● Supplied data
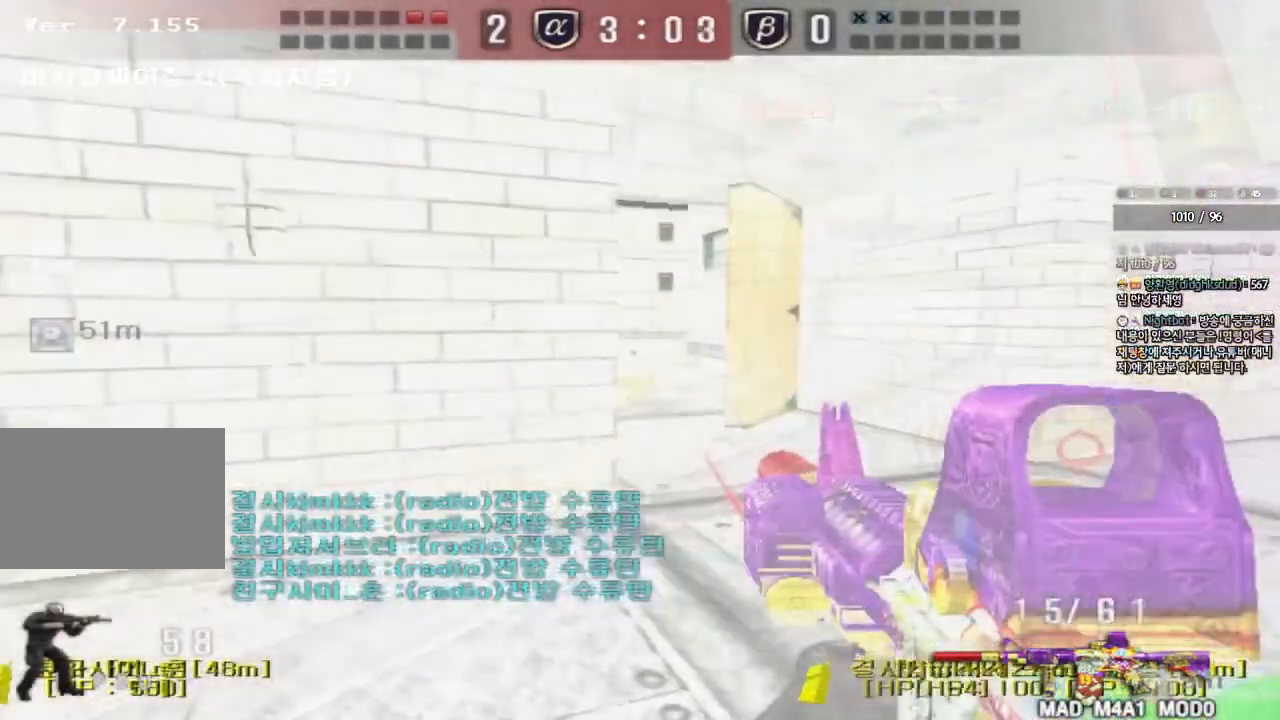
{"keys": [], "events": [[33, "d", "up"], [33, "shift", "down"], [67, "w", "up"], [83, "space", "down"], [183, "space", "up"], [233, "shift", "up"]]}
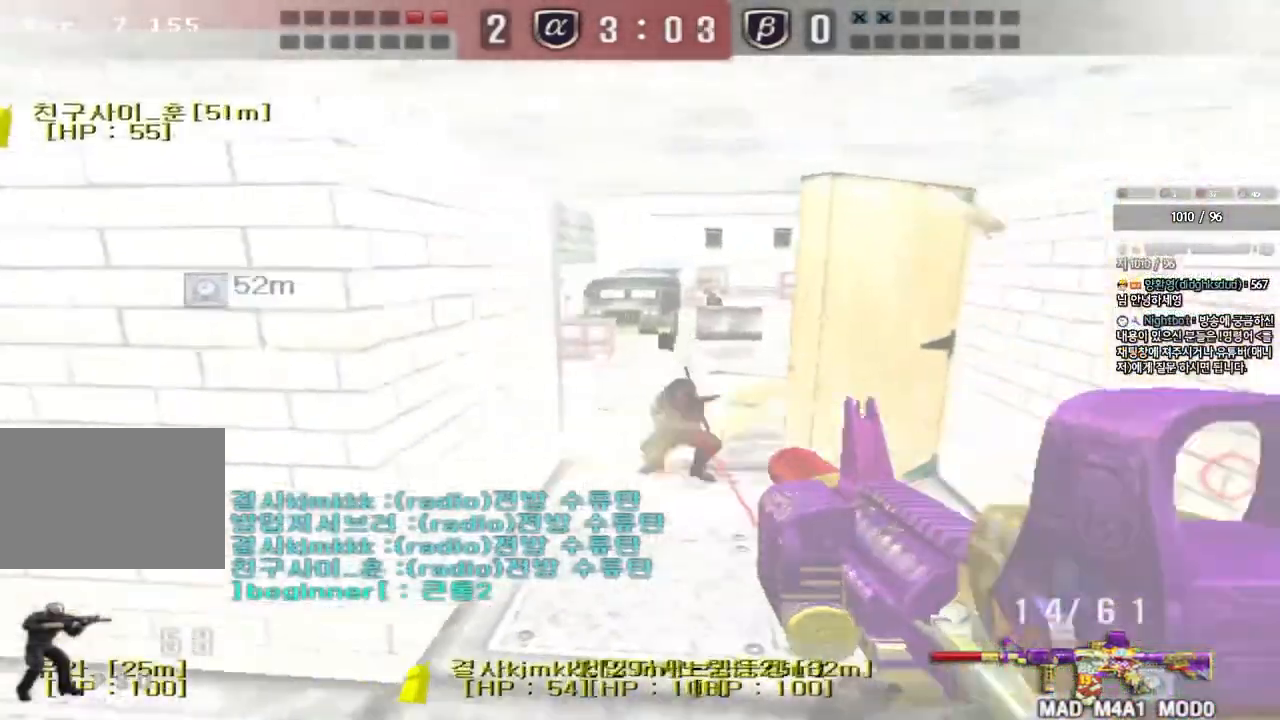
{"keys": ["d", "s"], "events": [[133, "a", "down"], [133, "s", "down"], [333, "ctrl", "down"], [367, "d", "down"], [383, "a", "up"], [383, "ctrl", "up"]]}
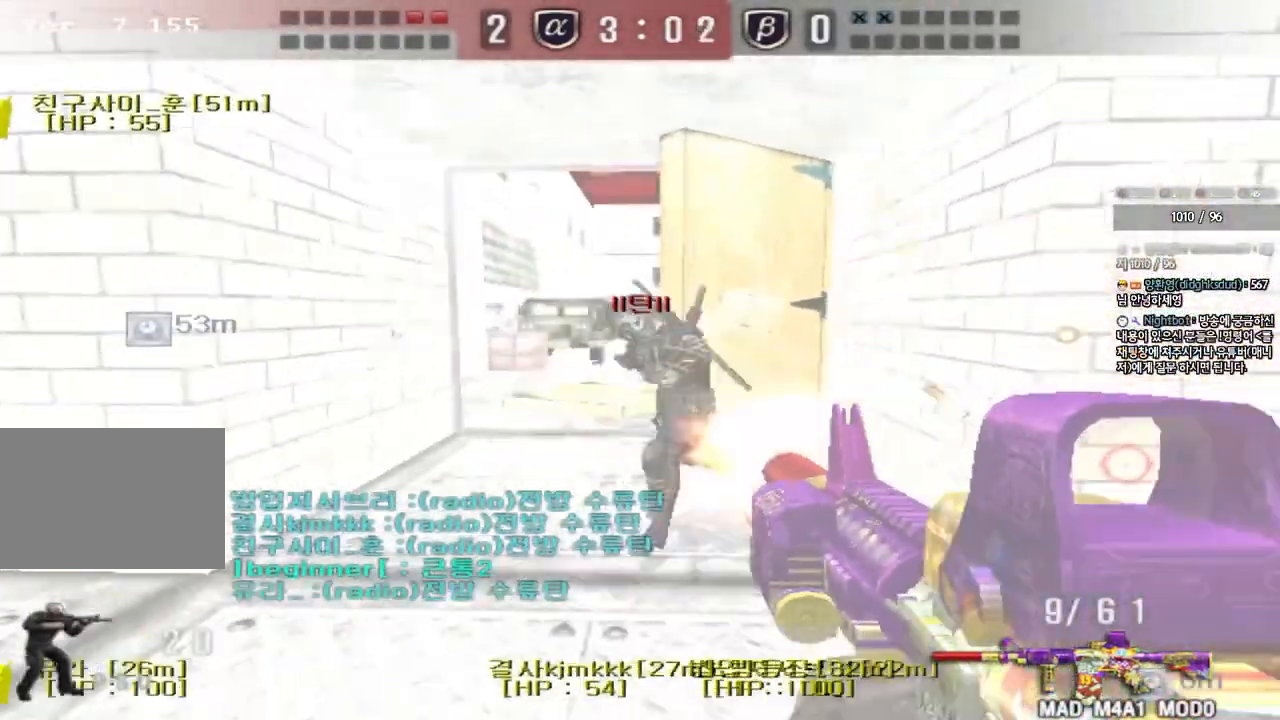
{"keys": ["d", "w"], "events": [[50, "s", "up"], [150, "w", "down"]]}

● Exercise
This task calls for the listing to be restated exactly, with images omitted.

● Answer below
{"keys": [], "events": [[33, "d", "up"], [33, "shift", "down"], [67, "w", "up"], [83, "space", "down"], [183, "space", "up"], [233, "shift", "up"]]}
{"keys": ["d", "s"], "events": [[133, "a", "down"], [133, "s", "down"], [333, "ctrl", "down"], [367, "d", "down"], [383, "a", "up"], [383, "ctrl", "up"]]}
{"keys": ["d", "w"], "events": [[50, "s", "up"], [150, "w", "down"]]}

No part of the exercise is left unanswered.